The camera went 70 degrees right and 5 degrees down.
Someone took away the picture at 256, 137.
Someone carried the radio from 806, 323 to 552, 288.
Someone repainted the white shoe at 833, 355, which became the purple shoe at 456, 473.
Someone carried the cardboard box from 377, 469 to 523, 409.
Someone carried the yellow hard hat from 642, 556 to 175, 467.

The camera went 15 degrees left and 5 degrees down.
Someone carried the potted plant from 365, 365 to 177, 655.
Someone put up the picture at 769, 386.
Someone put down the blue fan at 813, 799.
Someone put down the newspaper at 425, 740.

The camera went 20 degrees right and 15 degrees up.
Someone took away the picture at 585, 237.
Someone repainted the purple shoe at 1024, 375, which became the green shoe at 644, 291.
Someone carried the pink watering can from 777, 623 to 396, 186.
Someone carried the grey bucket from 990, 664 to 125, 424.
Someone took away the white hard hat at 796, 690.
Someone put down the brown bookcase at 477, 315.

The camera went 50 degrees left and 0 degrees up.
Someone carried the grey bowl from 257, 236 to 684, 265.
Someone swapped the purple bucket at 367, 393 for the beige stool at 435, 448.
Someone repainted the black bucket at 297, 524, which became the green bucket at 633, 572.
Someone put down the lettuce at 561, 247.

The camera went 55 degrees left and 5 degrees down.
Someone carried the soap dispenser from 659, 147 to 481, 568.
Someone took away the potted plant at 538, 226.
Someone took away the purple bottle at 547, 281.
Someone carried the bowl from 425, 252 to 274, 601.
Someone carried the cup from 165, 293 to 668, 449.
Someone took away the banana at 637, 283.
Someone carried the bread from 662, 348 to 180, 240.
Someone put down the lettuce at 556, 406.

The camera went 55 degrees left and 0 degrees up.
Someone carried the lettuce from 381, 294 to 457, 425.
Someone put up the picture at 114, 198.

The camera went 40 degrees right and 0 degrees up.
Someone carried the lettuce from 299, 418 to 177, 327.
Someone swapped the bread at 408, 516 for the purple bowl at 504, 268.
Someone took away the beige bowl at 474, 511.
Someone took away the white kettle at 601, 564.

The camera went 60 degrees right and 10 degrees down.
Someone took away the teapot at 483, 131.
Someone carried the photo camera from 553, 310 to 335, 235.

************

* Your objective: From the start of the data to the line that holds "Someone carried the cardboard", retype each line exactly, with both ends included.

* Exercise output:
The camera went 70 degrees right and 5 degrees down.
Someone took away the picture at 256, 137.
Someone carried the radio from 806, 323 to 552, 288.
Someone repainted the white shoe at 833, 355, which became the purple shoe at 456, 473.
Someone carried the cardboard box from 377, 469 to 523, 409.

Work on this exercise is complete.